El psicoanálisis nos enseña la importancia de la función del padre, además de la de la nominación durante los tres tiempos del Edipo. En efecto, el padre edipiano de Freud, el que se interpone entre el niño y su madre, encarna esta Ley de la que Lacan reveló la función lógica llamándola «el Nombre del Padre». El padre es entonces el que, dando su Nombre al deseo de la madre, dice no al goce de la madre o/y del niño y anuda así el deseo a la Ley. Pero, mediante este mismo anudamiento, es también para Lacan el que dice sí a lo nuevo.

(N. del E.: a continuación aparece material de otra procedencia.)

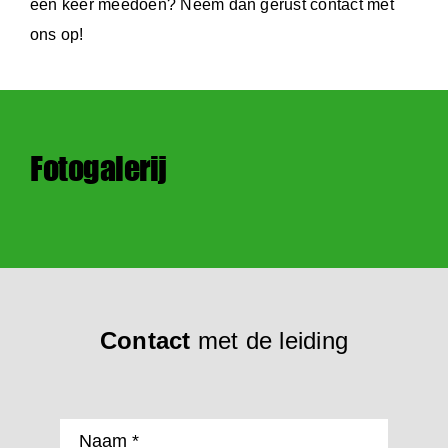
een keer meedoen? Neem dan gerust contact met
ons op!
Fotogalerij
Contact
met de leiding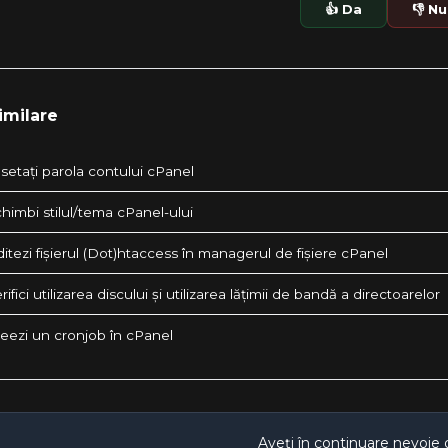
👍 Da
👎 Nu
imilare
setați parola contului cPanel
himbi stilul/tema cPanel-ului
tezi fișierul (Dot)htaccess în managerul de fișiere cPanel
ifici utilizarea discului și utilizarea lățimii de bandă a directoarelor
eezi un cronjob în cPanel
Aveți în continuare nevoie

Jacques-Alain Miller nos ha mostrado el interés de orientarse a partir de la posición que adopta el adolescente en este tercer tiempo del Edipo, el del padre que dice sí y cuya función opera según la modalidad del Otro del Witz. El Witz (el chiste) designa una invención, un mensaje que no es un elemento del código significante. Surgido en la sorpresa de un intercambio con el Otro, tiene el valor de neologismo. Debe ser aceptado por el Otro para ser reconocido entonces en su valor de Witz, de significante nuevo que puede ser transmitido a un tercero, y que Freud nombra la dritte Person. El Nombre del Padre ocupa esta función para el sujeto: es el Otro que puede reconocer el valor de invención, aceptar con un sí el nombre, el proyecto, el ideal, incluso el síntoma mediante el cual el sujeto responde, se singulariza. Así, Lacan presenta un uso preciso del Nombre del Padre haciéndolo equivalente al instrumento del que el sujeto puede pasar «a condición de servirse de él».15

En lo sucesivo de su enseñanza, Lacan pluraliza esta función hablando de los nombres del padre y extrayendo de ahí un neologismo: los no-incautos-yerran.* De esta manera, subraya la importancia para todo sujeto de consentir situarse en la lógica de los semblantes. El Nombre del Padre es entonces un significante que abre la vía a las significaciones del deseo a partir de la existencia. La nueva vía propuesta por este tercer tiempo del Edipo, esta concepción inédita del Nombre del Padre y, finalmente, su pluralización en nombres del padre, aclaran la constitución de los ideales a partir de procesos identificatorios y sobre todo el punto desde donde, que hemos introducido anteriormente. Este punto desde donde, que se apoya en esta función significante, es el «lugar» que permite al sujeto llegar a autentificar la construcción de su respuesta singular, de su «fórmula». Es una respuesta tan singular que le hará falta reformularla en el momento del encuentro con la no-relación sexual. En este punto preciso, el adolescente moderno sitúa lo que hemos llamado su síntoma, es decir su «demanda de respeto».16 Es aquí también donde se juega para algunos una forma de provocación lenguajera.